Solution G.117 (LSTMLongTermInfoAnswer). Long-term information is used in the output gate of an LSTM network.

Solution G.118 (LSTMUpdateGatesAnswer). In the input and forget gates.

G.2.7 Pytorch/Lightning

Solution G.119 (PyTorchRequiresGradAnswer). In PyTorch, requires_grad indicates whether a tensor should be trained. If set to False, the tensor will not be trained.

G.2.8 Embeddings

Solution G.120 (NN STrings). No, they process numerical values.

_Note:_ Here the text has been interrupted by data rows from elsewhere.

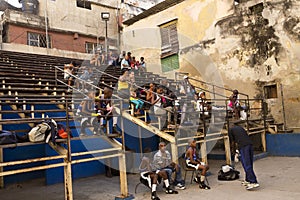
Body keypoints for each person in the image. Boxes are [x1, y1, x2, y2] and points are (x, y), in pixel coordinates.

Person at [228, 123, 259, 190]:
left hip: (243, 146)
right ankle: (247, 180)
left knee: (246, 164)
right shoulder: (240, 128)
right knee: (249, 163)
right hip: (249, 144)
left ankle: (253, 181)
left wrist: (234, 151)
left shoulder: (230, 130)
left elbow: (233, 142)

Solution G.121 (Embedding Definition). Representation of a word as a vector.

Solution G.122 (Embedding Dimensions). We can model similarities.

G.2.9 Sequence to Sequence Models

Solution G.123 (LSTM). Because they are able to consider “far away” information.

Solution G.124 (Teacher Forcing). We need to force the correct words for the training.

Solution G.125 (Attention). Attention scores compute similarities for one input to the others.

G.2.10 Transformers

Solution G.126 (ChatGPT). Decoder only.

Solution G.127 (Translation). Encoder-Decoder structure.

Solution G.128 (Difference Encoder-Decoder and Decoder Only.).

Encoder-Decoder: self-attention.
Decoder only: masked self-attention.

Solution G.129 (Weights).

a: Randomly
b: Backpropagation

Solution G.130 (Order of Words). Positional Encoding

Solution G.131 (Relationship Between Words). Masked self-attention which looks at the previous tokens.

Solution G.132 (Masked Self Attention). It works by investigating how similar each word is to itself and all of the proceeding words in the sentence.

Solution G.133 (Softmax). Transformation to values between 0 and 1.

Solution G.134 (Softmax Output). We create two new numbers: Values – like K and Q with different weights. We scale these values by the percentage. -> we get the scaled V´s

Solution G.135 (V´s). Lastly, we sum these values together, which combine separate encodings for both words relative to their similarities to “is”, are the masked-self-attention values for “is”.

Solution G.136 (Residual Connections). They are bypasses, which combine the position encoded values with masked-self-attention values.

Solution G.137 (Generate Known Word in Sequence).

Training
Because it is a Decoder-Only transformer used for prediction and the calculations that you need.

Solution G.138 (Masked-Self-Attention Values and Bypass). We use a simple neural network with two inputs and five outputs for the vocabulary.